» PASSAGE PROVIDED
+===+
Re: Proposing Changes to the StreamsProvider interface and StreamsProviderTask

Posted by Matt Franklin <m....@gmail.com>.

Dredging up the past here.  After working with Streams for a couple of
years, I think things work fairly well, but still see a need for a more
reactive producer paradigm.  Polling providers for data creates a
bottleneck in the production step. IMO, the runtime should be responsible
for queuing data and have unburden the provider from managing internal
queues.

Also, as mentioned earlier in this thread, I think we remove the following
methods as they are rarely, if ever, used:

StreamsResultSet readNew(BigInteger sequence);
StreamsResultSet readRange(DateTime start, DateTime end);

We could even deprecate readCurrent() and add an event listener
registration.

Thoughts?

On Thu, Jun 12, 2014 at 11:00 AM Matthew Hager [W2O Digital] <
mhager@w2odigital.com> wrote:

> :+1: right now they have no way to talk to each other. Provider doesn't
> know when he is going to be polled again and the builder implementation has
> no idea if the provider is done providing.
>
>
>
> Sent from my iPhone
>
>
>
> > On Jun 12, 2014, at 8:51 AM, Matt Franklin <m....@gmail.com>
> wrote:
>
> >
>
> > Do we have consensus on next steps?  From what I can see, everyone agrees
>
> > that the addition of an isRunning method to the provider makes sense.  I
>
> > will create a ticket and commit that change; but, I encourage others to
>
> > continue discussion on the next steps for improvement.
+===+
Point correspondence tracking data

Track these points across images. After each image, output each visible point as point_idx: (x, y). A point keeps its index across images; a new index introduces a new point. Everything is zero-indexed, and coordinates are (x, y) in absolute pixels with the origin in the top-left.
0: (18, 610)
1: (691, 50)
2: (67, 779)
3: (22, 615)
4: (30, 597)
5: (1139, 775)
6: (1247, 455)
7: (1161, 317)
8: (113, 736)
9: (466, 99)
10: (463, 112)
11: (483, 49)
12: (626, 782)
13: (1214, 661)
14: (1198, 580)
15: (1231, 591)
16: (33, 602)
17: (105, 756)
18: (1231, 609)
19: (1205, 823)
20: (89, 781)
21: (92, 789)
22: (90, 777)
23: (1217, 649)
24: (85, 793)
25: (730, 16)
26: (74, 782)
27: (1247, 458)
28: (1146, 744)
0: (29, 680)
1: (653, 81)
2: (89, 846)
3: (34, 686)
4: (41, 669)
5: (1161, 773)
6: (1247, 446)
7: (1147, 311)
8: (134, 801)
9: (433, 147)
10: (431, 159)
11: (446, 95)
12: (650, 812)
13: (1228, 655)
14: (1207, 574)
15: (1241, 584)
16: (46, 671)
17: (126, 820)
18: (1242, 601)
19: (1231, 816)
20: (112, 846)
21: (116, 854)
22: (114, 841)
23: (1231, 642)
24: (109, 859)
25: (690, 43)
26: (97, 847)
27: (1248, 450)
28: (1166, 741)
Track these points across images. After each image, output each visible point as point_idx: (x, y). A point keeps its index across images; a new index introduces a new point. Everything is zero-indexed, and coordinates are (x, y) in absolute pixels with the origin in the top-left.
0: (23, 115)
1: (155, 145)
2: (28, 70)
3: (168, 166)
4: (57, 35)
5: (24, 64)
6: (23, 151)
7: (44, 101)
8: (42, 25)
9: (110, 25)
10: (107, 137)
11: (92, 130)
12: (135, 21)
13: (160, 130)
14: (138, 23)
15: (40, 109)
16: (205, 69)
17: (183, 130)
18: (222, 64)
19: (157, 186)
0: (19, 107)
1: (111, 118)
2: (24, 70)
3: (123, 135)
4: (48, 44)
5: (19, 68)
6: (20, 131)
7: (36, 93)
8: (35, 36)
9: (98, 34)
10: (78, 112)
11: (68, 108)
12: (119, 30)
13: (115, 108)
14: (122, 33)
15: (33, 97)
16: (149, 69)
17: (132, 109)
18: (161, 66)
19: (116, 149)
+===+
» REQUIRED ACTION 1
In the StreamsProvider thread, rename "StreamsResultSet" to "StreamsBatch" and give the text between "StreamsResultSet readNew(BigInteger sequence);" and "is done providing.", inclusive.
» REQUIRED ACTION 2
Write what comes next in the StreamsProvider thread, picking up after its final line.

» ANSWER SPACE 1
StreamsBatch readNew(BigInteger sequence);
StreamsBatch readRange(DateTime start, DateTime end);

We could even deprecate readCurrent() and add an event listener
registration.

Thoughts?

On Thu, Jun 12, 2014 at 11:00 AM Matthew Hager [W2O Digital] <
mhager@w2odigital.com> wrote:

> :+1: right now they have no way to talk to each other. Provider doesn't
> know when he is going to be polled again and the builder implementation has
> no idea if the provider is done providing.

» ANSWER SPACE 2
>
> >
>
> >
>
> > On Thu, May 15, 2014 at 11:53 AM, Robert Douglas [W2O Digital] <
>
> > rdouglas@w2odigital.com> wrote:
>
> >
>
> >> Hi all,
>
> >>
>
> >> After working with the Streams project a bit, I have noticed some of the
>
> >> same issues that Matt and Ryan have brought up. I think that Matt's idea
>
> >> to implement two interfaces (Producer, Listener) would make a great
>
> >> addition to the project. Not only would it increase efficiency but it
>
> >> would also, in my opinion, make the streams themselves easier to
> construct
>
> >> and understand.
>
> >>
>
> >> -- Robert
>
> >>
>
> >> On 5/7/14, 1:41 PM, "Matthew Hager [W2O Digital]" <
> mhager@w2odigital.com>
>
> >> wrote:
>
> >>
>
> >>> Good Day!
>
> >>>
>
> >>> I would like to throw in my two pents in on this if it pleases the
>
> >>> community.
>
> >>>
>
> >>> Here are my thoughts based on implementations that I have written with
>
> >>> streams to ensure timely, high yield execution. Personally, I had to
>
> >>> override much of the LocalStreamsBuilder to fit my use cases for many
> of
>
> >>> the problems described below, except the opposite of which. I have a
>
> >>> modality of a 'finite' stream which execution is hindered when being
>
> >>> 'polled' in the manner that it is. This is further complicated by the
>
> >>> excessive waiting caused by the current 'shutdown' the exists.
>
> >>>
>
> >>> There are essentially two major use-cases, that I can see, that are
> likely
>
> >>> to take place. The first is a perpetual stream, that is technically
> never
>
> >>> satisfied. The second, is the case of a finite stream (HDFS reader, S3
>
> >>> reader, pulling a user's time-line, etc...) that has a definitive start
>
> >>> and end. To solve these two models of execution here are my thoughts.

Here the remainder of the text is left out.